The Lord has commanded the assemblies to exercise discipline toward unrepentant church members who are committed to sin and error (1 Corinthians 5; Titus 3:10, 11). Is that shooting the wounded? It is oftentimes considered to be so by those who are the objects of the discipline and by those who are sympathetic to them; but proper church discipline, though severe, is not destructive. It has the three-fold goal of glorifying the holy Christ in His church, purifying the congregation, and bringing the sinner to repentance.

The Lord has instructed us to separate from those who are saved but are walking in disobedience (2 Thess. 3:6). Is that shooting the wounded?

It often happens that those who are disobedient mistake biblical correction for persecution and confuse biblical reproof with personal assault.

Paul rebuked sin in the churches in letters that were anything but private. His epistles to the individual churches, as well as those to Timothy and Titus, were distributed among all the churches (Colossians 4:16). Therefore, when Paul told of how that Demas had left him, having loved this present world, it was a public matter. When he rebuked the believers at Corinth for their sin and compromise and error, it was a public matter. When he warned of Alexander the Coppersmith, it was a public warning.

Some matters are private and they should be dealt with privately, but other matters are public and should be dealt with publicly.

If a man has a public ministry that influences others, that ministry should be critiqued publicly, and that is
not “shooting the wounded.”

Evangelist Chuck Cofty was a a highly decorated United States Marine officer who survived shocking battlefield experiences. Since he understood these matters, both from the side of the physical and the spiritual, I asked him to reply to this issue. Following is his reply:

“Dear Brother Cloud: To my knowledge you have not struck anyone violently or injured them by striking. He no doubt is referring to the many truths that appear in your writings as well as the writings of others concerning contemporary theology that you quote. Some, perhaps even this man, are so timid that when truth is revealed they find it difficult to accept and wind up tolerating error or ignorance for fear of offending someone. When men are named, places identified and error revealed, it is upsetting to those that are ‘moderate’ in their position. Brother Cloud, it is true that marines never leave their dead on the field of battle and will on occasion render aid to a wounded enemy. This however is situational and conditional as we will not allow such aid to encumber us, slow us down, deter us from our mission or jeopardize our success. Our desire to serve our dear Lord must be the same.”
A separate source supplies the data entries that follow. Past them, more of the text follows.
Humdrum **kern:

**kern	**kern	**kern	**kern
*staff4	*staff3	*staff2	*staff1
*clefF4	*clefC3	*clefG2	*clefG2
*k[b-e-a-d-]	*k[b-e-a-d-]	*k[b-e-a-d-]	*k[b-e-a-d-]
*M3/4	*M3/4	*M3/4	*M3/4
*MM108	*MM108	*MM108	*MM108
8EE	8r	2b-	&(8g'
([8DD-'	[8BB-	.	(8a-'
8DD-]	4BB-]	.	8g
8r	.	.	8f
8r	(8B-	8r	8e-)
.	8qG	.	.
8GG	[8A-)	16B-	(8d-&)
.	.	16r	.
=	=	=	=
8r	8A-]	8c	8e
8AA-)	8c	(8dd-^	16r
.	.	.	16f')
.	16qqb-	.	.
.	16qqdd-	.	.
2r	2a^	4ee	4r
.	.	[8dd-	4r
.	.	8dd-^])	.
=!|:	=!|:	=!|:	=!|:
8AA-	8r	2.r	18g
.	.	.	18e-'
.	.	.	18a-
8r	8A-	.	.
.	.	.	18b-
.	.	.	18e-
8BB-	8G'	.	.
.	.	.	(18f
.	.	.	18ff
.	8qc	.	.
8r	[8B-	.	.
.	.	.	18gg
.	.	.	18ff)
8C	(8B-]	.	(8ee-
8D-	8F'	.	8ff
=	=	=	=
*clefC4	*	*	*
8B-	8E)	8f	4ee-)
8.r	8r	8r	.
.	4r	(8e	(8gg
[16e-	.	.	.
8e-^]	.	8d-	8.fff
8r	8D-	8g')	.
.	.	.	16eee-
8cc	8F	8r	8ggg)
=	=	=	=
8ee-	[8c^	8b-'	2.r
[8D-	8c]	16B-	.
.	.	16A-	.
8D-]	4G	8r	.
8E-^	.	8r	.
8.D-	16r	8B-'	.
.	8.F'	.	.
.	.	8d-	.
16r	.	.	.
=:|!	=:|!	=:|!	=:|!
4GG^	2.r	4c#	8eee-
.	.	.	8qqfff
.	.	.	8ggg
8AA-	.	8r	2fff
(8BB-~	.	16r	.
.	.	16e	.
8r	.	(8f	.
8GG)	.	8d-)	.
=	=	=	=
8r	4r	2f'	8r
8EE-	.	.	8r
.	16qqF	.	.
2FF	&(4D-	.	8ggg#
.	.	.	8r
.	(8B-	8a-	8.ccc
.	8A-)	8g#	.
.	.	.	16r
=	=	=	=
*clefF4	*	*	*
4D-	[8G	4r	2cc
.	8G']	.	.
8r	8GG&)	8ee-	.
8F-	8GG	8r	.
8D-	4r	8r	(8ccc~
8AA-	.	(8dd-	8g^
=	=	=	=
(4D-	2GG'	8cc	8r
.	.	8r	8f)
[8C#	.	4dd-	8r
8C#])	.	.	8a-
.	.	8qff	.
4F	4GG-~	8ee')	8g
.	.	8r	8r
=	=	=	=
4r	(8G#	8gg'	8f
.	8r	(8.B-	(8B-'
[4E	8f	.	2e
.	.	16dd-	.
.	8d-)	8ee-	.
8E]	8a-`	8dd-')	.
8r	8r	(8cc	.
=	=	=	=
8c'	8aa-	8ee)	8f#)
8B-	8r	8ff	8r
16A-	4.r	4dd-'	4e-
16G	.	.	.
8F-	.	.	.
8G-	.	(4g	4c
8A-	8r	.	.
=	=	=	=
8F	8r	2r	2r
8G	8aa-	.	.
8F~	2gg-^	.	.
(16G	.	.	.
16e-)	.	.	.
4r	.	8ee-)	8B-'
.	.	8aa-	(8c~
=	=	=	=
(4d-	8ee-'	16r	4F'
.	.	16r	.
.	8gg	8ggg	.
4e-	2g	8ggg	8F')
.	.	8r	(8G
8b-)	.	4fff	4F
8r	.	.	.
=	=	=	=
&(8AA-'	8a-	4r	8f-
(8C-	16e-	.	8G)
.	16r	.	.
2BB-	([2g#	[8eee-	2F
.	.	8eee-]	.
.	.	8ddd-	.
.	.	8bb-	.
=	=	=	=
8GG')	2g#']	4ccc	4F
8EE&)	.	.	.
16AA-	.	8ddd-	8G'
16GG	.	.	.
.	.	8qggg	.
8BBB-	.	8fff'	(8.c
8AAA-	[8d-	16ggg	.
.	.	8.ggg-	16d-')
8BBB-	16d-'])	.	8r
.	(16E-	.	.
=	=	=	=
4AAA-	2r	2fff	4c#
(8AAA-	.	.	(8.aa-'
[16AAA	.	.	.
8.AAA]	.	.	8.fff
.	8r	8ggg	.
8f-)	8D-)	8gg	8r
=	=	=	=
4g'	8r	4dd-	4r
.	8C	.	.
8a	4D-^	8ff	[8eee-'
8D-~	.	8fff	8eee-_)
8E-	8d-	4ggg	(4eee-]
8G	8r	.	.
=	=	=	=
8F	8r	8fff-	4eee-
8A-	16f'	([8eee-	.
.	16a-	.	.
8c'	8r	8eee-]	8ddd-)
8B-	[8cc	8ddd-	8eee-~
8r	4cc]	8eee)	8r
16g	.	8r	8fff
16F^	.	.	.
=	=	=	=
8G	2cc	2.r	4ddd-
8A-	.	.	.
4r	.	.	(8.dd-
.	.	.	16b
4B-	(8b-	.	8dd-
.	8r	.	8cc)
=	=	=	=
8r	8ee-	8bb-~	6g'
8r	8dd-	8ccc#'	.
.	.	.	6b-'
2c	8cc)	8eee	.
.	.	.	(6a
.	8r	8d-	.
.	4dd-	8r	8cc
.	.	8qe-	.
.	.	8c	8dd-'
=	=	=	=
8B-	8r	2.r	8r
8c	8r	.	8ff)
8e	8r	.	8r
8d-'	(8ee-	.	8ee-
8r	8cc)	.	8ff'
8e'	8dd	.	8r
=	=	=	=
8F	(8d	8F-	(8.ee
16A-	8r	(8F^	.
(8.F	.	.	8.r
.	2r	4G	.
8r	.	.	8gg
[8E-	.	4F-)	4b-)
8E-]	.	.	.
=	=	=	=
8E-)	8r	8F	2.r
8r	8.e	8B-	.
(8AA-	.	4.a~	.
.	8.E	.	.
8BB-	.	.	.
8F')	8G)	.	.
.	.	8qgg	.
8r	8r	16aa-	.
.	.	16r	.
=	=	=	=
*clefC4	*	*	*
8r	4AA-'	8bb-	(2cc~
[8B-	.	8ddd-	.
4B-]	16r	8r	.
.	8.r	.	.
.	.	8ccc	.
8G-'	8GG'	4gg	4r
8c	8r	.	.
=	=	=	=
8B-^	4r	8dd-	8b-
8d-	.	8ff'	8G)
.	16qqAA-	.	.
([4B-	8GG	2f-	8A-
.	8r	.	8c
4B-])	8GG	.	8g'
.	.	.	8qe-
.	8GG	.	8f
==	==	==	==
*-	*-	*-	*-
Pastor Wilbert Unger of Bethel Baptist Church, London, Ontario, observes:

“Was our Lord shooting the first century churches in Revelation 2 and 3 when He walked in their midst and exposed their sins and failures, and commanded them to repent? The kindest and most biblical thing a faithful servant of God can do is expose unscriptural conduct to lead to repentance, lest God step in and judge severely and chasten in a most severe manner. I think the worst chastening that we Independent Baptists could receive from the hand of God is if He would just leave us alone and let us go on in our compromise. We are so bent on exalting man and lightly esteeming the Word of God.  One day, we will be like Samson when it is said, ‘he wist not that the Lord had departed from him’ (Judges 16:20). May God be gracious and wake us up to listen to the rebuke of those who see the error in our faith and practice. No man is above rebuke. May we come to see the love and grace in those who would be so kind as to rebuke us.”